Search code examples
rdplyrtidyversecasegrepl

Can't Figure How to use case_when and grepl to calculate per 100k for different years


As part of a project with COVID data, I need to calculate the rates per 100,000 people for my table. The math itself is easy, the hard part is that there is population data for two different years: 2020, and 2021. I have data from 2020 to 2022. I need to calculate the rate for 2020 using the 2020 population estimate, and the rates for 2021 and 2022 using the 2021 estimate. These all have to go in the same columns.

It was suggested to me in the assignment to use mutate(case_when(grepl), but grepl is a logic operator and I have no clue where to start. The question and expected answers are shown below:

Edit: code I've tried plus given error:

error code

question

desired results

Any tips on how to use case_when and grepl, or how to build my own function, would be greatly appreciated.

So far, I have tried

us_totals %>%
  mutate(total_deaths = case_when(
                          grepl("2020", date) ~ (deaths / estimated_population_2020) * 100000),
                          TRUE ~ (deaths / estimated_population_2021) * 100000)

I know that's not correct, and I know that grepl and case_when don't take that format, but I'm at a loss.

I've also tried creating my own function to do these calculations, but nothing has worked so far.

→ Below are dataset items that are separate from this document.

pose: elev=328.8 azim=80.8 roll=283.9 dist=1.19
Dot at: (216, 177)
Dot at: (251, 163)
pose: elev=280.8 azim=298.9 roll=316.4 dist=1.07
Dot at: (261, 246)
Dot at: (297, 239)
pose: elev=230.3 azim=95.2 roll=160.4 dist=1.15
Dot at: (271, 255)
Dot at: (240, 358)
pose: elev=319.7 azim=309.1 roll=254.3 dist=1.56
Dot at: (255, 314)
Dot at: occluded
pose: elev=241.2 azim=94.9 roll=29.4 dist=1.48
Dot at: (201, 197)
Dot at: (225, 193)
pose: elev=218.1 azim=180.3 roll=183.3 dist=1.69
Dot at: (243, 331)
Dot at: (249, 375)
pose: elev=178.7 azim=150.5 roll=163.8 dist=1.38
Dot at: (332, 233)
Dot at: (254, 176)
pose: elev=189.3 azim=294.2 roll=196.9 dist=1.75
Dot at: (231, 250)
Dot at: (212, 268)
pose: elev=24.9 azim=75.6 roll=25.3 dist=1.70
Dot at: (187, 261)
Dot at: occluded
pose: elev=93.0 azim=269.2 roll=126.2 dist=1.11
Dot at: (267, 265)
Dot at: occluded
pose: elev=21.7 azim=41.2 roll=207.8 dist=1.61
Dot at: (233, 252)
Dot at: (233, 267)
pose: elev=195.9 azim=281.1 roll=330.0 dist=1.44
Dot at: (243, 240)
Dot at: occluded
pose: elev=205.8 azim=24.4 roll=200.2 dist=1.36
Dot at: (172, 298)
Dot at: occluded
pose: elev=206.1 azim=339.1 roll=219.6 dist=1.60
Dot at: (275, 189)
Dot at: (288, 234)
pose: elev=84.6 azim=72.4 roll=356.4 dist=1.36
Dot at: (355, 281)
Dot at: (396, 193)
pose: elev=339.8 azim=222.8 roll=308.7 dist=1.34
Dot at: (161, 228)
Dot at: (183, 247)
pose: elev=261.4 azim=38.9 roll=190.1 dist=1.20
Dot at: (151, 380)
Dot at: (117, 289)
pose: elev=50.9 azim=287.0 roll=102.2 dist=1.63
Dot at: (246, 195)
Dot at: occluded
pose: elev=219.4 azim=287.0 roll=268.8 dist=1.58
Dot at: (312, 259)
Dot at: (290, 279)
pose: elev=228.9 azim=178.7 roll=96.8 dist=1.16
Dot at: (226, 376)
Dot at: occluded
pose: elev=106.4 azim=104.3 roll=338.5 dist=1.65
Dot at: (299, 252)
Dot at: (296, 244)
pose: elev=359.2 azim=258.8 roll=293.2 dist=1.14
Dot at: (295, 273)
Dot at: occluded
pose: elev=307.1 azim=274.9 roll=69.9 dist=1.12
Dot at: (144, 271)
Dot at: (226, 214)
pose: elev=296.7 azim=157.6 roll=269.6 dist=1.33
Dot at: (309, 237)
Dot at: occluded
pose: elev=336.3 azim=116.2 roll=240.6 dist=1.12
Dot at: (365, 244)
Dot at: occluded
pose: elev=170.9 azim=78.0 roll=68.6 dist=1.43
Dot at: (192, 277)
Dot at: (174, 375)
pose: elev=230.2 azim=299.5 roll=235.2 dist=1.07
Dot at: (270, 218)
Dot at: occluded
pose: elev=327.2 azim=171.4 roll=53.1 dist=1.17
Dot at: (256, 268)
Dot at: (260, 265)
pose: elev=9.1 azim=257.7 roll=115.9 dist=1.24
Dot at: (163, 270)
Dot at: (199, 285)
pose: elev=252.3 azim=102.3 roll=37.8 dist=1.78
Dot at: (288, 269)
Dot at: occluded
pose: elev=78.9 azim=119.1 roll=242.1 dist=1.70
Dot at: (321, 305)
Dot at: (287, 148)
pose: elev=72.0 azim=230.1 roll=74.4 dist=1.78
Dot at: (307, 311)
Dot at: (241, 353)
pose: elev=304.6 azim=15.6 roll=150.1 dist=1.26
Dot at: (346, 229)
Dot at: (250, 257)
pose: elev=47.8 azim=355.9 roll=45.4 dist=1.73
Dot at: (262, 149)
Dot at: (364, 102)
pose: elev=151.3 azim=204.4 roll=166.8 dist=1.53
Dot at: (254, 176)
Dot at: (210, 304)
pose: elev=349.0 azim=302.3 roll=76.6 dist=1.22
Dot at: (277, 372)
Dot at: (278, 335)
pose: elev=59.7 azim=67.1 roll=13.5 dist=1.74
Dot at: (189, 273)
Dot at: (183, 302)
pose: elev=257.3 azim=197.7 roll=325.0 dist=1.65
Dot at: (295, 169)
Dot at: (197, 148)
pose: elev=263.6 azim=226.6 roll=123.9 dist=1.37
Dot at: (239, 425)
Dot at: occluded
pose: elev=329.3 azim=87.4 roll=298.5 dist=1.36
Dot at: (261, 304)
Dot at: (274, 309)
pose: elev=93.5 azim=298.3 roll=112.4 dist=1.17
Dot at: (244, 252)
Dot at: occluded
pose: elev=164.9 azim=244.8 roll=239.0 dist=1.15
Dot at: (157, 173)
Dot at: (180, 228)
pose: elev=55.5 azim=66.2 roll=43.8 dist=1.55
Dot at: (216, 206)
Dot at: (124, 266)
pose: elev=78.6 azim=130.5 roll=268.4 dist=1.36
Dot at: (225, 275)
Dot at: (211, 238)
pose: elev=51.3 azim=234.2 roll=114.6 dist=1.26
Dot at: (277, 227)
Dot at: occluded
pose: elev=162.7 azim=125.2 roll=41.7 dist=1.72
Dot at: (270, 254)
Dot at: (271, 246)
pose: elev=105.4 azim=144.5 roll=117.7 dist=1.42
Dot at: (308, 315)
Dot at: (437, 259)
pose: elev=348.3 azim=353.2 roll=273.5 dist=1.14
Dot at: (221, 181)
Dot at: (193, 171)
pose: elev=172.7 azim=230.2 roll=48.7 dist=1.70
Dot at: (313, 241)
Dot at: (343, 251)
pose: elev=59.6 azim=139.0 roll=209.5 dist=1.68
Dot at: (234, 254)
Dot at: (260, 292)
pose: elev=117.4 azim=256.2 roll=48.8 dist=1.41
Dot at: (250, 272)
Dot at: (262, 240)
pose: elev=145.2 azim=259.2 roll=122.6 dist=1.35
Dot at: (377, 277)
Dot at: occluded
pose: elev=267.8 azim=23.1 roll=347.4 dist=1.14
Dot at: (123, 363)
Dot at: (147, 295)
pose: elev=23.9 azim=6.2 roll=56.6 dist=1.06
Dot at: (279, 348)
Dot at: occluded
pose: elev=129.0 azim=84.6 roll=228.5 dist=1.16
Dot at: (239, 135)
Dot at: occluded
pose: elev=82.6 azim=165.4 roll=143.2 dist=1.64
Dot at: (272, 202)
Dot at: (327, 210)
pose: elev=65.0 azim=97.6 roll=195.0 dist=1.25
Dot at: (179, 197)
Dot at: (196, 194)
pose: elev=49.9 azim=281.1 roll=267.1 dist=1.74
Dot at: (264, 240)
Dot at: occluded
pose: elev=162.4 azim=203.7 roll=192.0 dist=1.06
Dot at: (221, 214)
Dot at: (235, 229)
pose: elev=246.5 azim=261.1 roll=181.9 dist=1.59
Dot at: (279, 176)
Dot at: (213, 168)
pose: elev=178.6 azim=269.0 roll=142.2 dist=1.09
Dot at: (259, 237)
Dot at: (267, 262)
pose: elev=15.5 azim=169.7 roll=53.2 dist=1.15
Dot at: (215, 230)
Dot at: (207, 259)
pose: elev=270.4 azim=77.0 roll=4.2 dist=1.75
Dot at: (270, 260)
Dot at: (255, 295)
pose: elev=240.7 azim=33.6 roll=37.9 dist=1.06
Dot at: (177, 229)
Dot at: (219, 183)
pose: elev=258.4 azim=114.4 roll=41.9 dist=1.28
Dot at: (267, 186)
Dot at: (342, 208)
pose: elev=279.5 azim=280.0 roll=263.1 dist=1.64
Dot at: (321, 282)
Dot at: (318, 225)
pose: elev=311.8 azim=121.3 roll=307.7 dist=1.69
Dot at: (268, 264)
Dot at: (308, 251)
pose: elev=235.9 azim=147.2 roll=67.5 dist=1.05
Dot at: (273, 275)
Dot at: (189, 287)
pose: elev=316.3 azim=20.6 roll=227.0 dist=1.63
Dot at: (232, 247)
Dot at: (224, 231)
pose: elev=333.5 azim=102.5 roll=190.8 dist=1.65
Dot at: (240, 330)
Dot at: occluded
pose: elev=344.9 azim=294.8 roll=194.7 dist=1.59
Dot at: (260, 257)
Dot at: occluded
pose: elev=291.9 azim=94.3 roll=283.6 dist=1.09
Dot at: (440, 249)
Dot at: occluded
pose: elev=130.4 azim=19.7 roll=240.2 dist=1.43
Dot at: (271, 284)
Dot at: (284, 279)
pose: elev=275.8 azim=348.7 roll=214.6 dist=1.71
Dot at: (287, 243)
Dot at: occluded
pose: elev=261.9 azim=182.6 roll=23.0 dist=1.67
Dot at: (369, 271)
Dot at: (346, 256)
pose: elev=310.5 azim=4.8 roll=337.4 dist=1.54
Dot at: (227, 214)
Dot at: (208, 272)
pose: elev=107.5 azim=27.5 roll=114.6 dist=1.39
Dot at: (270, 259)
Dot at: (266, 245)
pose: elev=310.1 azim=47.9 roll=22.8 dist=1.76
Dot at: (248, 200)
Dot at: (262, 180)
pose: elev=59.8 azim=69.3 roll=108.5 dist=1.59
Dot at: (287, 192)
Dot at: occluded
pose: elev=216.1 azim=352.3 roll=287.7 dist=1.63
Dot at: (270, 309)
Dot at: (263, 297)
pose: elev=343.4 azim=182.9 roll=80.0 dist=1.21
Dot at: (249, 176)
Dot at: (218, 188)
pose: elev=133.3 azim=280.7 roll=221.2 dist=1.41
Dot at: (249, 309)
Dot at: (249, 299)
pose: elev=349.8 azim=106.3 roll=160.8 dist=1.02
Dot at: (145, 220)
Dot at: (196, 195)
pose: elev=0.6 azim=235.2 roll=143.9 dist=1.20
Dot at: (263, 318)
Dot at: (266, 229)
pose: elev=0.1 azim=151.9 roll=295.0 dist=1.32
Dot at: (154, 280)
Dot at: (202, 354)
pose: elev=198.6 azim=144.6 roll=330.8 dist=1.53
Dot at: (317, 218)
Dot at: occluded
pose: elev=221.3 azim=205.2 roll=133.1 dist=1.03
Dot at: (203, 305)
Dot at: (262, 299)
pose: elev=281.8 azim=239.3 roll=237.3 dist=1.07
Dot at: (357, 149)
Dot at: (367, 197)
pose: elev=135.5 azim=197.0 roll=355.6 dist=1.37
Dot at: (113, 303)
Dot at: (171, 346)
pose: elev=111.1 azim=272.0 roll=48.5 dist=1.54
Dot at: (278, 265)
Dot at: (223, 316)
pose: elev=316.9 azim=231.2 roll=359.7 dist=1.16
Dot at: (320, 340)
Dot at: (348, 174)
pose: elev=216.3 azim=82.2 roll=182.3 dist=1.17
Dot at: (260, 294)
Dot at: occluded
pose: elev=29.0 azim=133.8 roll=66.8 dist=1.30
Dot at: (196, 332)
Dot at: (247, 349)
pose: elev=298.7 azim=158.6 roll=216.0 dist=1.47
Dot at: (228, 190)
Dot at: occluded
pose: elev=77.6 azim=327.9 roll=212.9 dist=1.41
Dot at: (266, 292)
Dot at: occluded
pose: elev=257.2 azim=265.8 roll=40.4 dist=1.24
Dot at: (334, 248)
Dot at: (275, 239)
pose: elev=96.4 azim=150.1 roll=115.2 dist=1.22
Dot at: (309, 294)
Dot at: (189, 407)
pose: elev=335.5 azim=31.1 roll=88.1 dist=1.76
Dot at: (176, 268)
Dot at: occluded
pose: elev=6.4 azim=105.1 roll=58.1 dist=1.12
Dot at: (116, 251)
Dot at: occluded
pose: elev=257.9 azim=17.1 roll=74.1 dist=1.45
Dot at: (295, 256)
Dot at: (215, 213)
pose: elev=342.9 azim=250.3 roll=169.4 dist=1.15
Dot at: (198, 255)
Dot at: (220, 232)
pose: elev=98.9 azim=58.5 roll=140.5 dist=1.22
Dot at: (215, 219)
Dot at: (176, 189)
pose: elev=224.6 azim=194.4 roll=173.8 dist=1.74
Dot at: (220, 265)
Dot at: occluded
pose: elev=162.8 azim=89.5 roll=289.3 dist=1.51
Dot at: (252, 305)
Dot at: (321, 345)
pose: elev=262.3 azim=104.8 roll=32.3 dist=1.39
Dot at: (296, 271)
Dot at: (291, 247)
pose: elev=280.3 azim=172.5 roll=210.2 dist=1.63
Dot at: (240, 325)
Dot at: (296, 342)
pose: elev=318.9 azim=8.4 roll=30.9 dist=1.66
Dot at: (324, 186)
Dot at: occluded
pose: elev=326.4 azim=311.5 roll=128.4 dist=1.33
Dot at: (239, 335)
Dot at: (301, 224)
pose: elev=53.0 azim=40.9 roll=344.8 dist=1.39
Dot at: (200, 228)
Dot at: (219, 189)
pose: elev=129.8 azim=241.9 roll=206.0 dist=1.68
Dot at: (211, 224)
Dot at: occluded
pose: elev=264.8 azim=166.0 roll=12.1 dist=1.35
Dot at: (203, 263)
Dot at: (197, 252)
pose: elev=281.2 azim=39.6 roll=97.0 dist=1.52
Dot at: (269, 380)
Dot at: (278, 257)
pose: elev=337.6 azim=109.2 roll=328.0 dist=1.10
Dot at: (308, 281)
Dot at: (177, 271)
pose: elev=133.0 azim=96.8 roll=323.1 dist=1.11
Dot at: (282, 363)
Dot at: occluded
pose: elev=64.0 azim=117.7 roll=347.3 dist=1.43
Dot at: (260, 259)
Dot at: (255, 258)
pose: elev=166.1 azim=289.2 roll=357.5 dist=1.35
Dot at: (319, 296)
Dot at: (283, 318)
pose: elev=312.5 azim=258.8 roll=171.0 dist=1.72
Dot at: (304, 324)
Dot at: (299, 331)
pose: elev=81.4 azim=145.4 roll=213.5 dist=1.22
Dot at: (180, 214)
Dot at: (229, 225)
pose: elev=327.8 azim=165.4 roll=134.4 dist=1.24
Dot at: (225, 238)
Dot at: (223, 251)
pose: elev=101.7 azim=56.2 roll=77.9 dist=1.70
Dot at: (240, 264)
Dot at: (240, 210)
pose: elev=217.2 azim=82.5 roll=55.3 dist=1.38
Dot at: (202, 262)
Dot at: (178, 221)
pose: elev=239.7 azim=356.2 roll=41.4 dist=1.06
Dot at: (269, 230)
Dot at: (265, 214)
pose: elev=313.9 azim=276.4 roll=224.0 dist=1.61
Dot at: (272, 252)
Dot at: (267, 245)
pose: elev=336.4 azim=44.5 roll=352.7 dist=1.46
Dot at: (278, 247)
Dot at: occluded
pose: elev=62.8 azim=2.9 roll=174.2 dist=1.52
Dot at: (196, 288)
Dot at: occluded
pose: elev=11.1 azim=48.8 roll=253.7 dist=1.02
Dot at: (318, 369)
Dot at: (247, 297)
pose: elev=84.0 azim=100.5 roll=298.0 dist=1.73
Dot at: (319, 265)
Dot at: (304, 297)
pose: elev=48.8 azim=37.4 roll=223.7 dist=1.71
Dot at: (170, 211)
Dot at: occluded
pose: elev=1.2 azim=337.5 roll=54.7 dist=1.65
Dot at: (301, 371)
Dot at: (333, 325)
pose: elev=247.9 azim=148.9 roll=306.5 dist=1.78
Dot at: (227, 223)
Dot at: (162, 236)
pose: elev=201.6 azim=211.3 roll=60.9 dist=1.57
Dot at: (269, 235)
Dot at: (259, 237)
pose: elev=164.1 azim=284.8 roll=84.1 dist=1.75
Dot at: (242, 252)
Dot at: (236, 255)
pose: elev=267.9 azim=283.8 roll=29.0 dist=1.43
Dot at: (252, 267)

For expected results, see above.


Solution

  • Fake data:

    estimated_population_2020 <- 3.0E8 # 300,000,000
    estimated_population_2021 <- 3.1E8 # 300,000,000
    us_totals <- data.frame(date = as.Date(c("2020-01-01", "2021-01-01")),
                            deaths = c(5E5, 6E5))
    

    Code that works

    us_totals %>%
      mutate(total_deaths = case_when(
        grepl("2020", date) ~ (deaths / estimated_population_2020) * 100000,
        TRUE ~ (deaths / estimated_population_2021) * 100000))
    
            date deaths total_deaths
    1 2020-01-01  5e+05     166.6667
    2 2021-01-01  6e+05     193.5484
    

    Code from question that fails with the same error. If fails because the extra ) at the end of the grepl line ends the case_when, so that TRUE ~ (deaths / estimated_population_2021) * 100000) is erroneously evaluated as if it's a second variable to define after total_deaths, instead of as a second case for the case_when. With that removed, you need another ) at the end, so the )) conclude both the case_when and the mutate.

    us_totals %>%
      mutate(total_deaths = case_when(
        grepl("2020", date) ~ (deaths / estimated_population_2020) * 100000), # EXTRA )
        TRUE ~ (deaths / estimated_population_2021) * 100000) # MISSING )
    
    Error in `mutate()`:
    ℹ In argument: `TRUE ~ (deaths/estimated_population_2021) * 1e+05`.
    Caused by error:
    ! `TRUE ~ (deaths/estimated_population_2021) * 1e+05` must be a vector, not a <formula> object.
    Run `rlang::last_trace()` to see where the error occurred.